Without prejudice to the generality of the foregoing, Buyer shall maintain detailed, accurate and up-to-date records setting out its staff hiring procedures, its supplier selection processes and the steps it takes to ensure that it and each member of its Supply Chain is not engaged in practices which are prohibited by the above mentioned legislation and shall promptly provide copies of such records to Westfalia-Automotive GmbH.

For the purposes of this section, "Trade Restrictions" means any applicable laws and regulations relating to sanctions (including comprehensive or sectoral embargoes and restricted parties) and export controls (including military or dual usage products) administered by HM Treasury, US Department of Treasury and any similar sanctions imposed by the European Union, the United Nations and any other equivalent body (governmental or otherwise) and any other applicable law or regulation.

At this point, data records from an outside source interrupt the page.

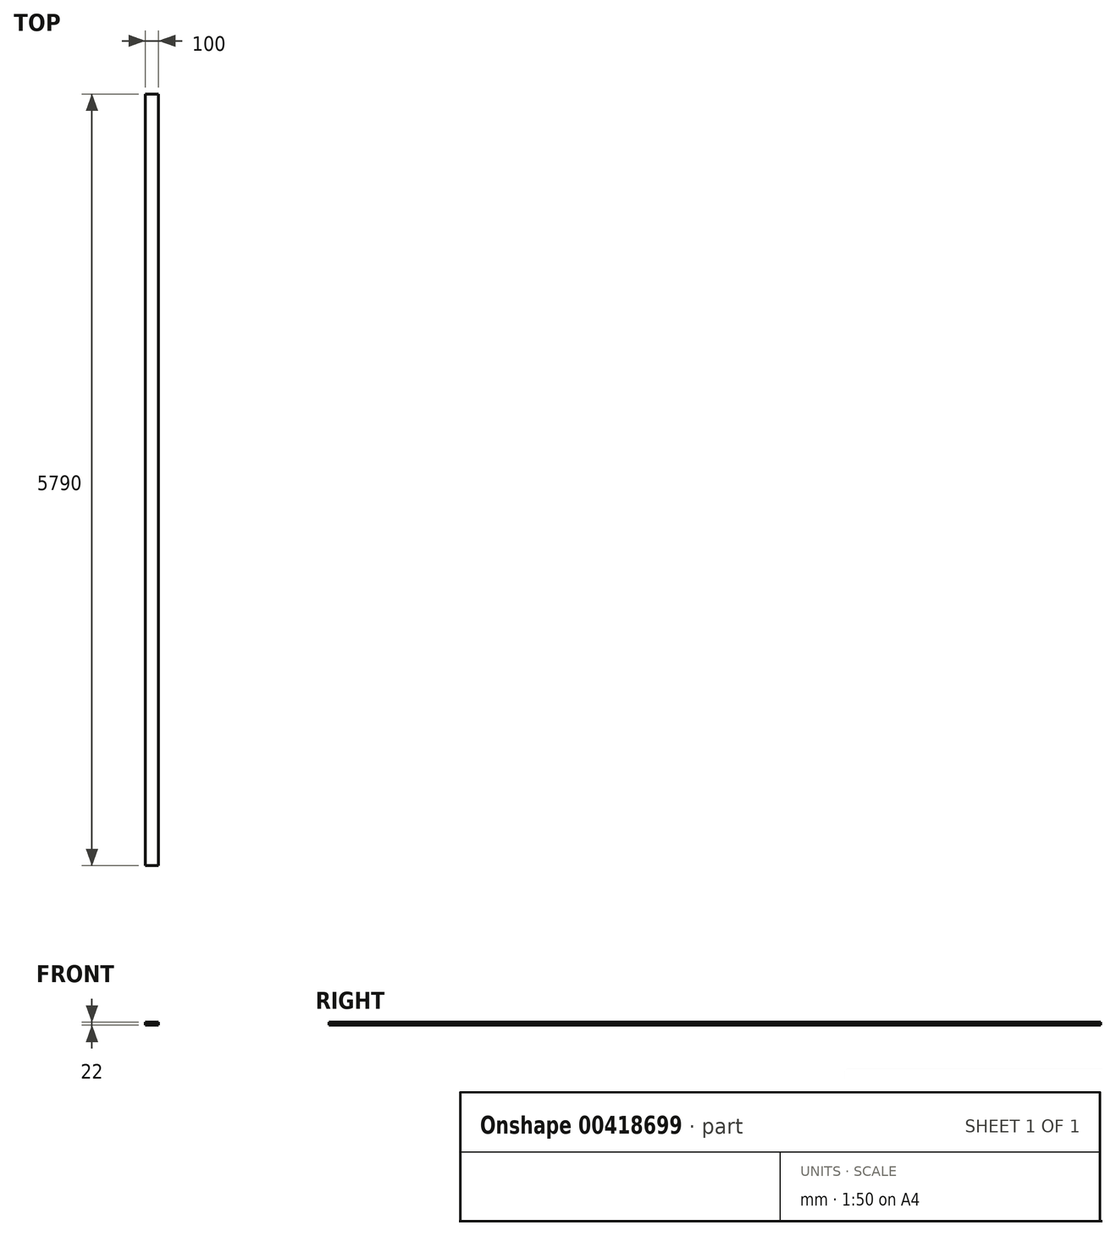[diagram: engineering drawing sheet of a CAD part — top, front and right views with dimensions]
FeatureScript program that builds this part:
annotation { "Feature Type Name" : "Feature", "Feature Type Description" : "" }
export const myFeature = defineFeature(function(context is Context, id is Id, definition is map)
    precondition{}
    {
        {
            var Q0;
            Q0=qCreatedBy(makeId("Front.planeOp"),FACE);
            var sketch = newSketch(context, id + "F0", { "sketchPlane" : qUnion([Q0])});
            skLineSegment(sketch, "E0.bottom", {"start": v(50, 11) * mm, "end": v(-50, 11) * mm});
            skLineSegment(sketch, "E0.top", {"start": v(50, -11) * mm, "end": v(-50, -11) * mm});
            skLineSegment(sketch, "E0.left", {"start": v(50, 11) * mm, "end": v(50, -11) * mm});
            skLineSegment(sketch, "E0.right", {"start": v(-50, 11) * mm, "end": v(-50, -11) * mm});
            skPoint(sketch, "E0.middle", {"position": v(0, 0) * mm});
            skSolve(sketch);
        }
        {
            var Q0;
            Q0 = qSketchRegion(id + "F0", true);
            extrude(context, id + "F1", {"entities" : qUnion([Q0]), "endBound" : BoundingType.SYMMETRIC, "depth" : (5000 + 375 + 375 + 40) * mm});
        }
    });
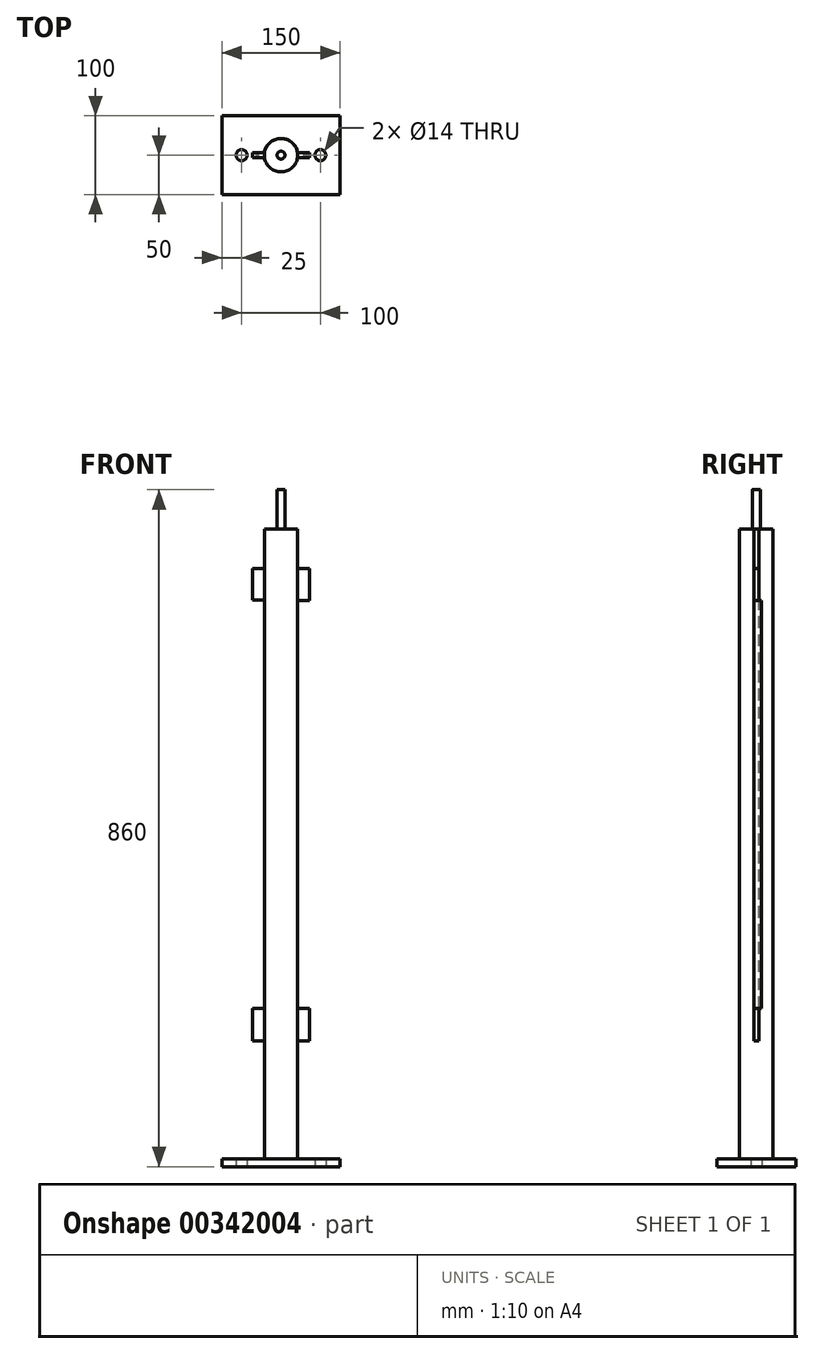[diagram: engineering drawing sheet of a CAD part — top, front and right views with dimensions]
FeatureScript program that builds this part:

Buyer represents, warrants and undertakes that:

(a) neither it nor any affiliate or personnel is:

(i) subject to any Trade Restrictions (including but not limited to a designation on an applicable restricted party list administered by any of the applicable abovementioned administrations); or

(ii) aware of or has taken any action, directly or indirectly, that could result in a breach of any Trade Restrictions;

(b) it conducts, has conducted and will conduct its business in compliance with Trade Restrictions and has instituted and maintains policies and procedures designed to ensure continued compliance with Trade Restrictions;

(c) it will promptly notify Westfalia Automotive GmbH in writing together with all relevant details if it is unable to perform any one or more of its obligations under these terms in whole or in part as a result of the imposition of Trade Restrictions against a country or person or the addition of a good or service to a list of sanctioned goods or services under an applicable Trade Restrictions regime, including but not limited to where it is in breach of this section; and

(d) following notification in accordance with paragraph (c), it will work with Westfalia Automotive GmbH to agree, within a reasonable period, a practical solution to permit continuity of these terms in a manner that is compliant with Trade Restrictions, to the extent legally possible.

If the Parties do not agree a practical solution (including but not limited where no practical solution is legally possible) within 10 working days of receipt of notification under paragraphs (c) or (d) or within 10 working days of Westfalia Automotive GmbH becoming aware of the risk referred to above, Westfalia Automotive GmbH may terminate these terms immediately by written notice.

Buyer will indemnify and keep indemnified Westfalia Automotive GmbH against all losses, liabilities, fines, costs, expenses (including legal fees on an indemnity basis) and damages suffered or incurred by Westfalia Automotive GmbH arising out of or in connection with Buyer breaching the terms of this section.

Breach of this section shall entitle Westfalia Automotive GmbH to suspend (in whole or part) for such period as the Westfalia Automotive GmbH may in its absolute discretion determine or terminate these terms (in each case, at the Westfalia Automotive GmbH option) by written notice with immediate effect.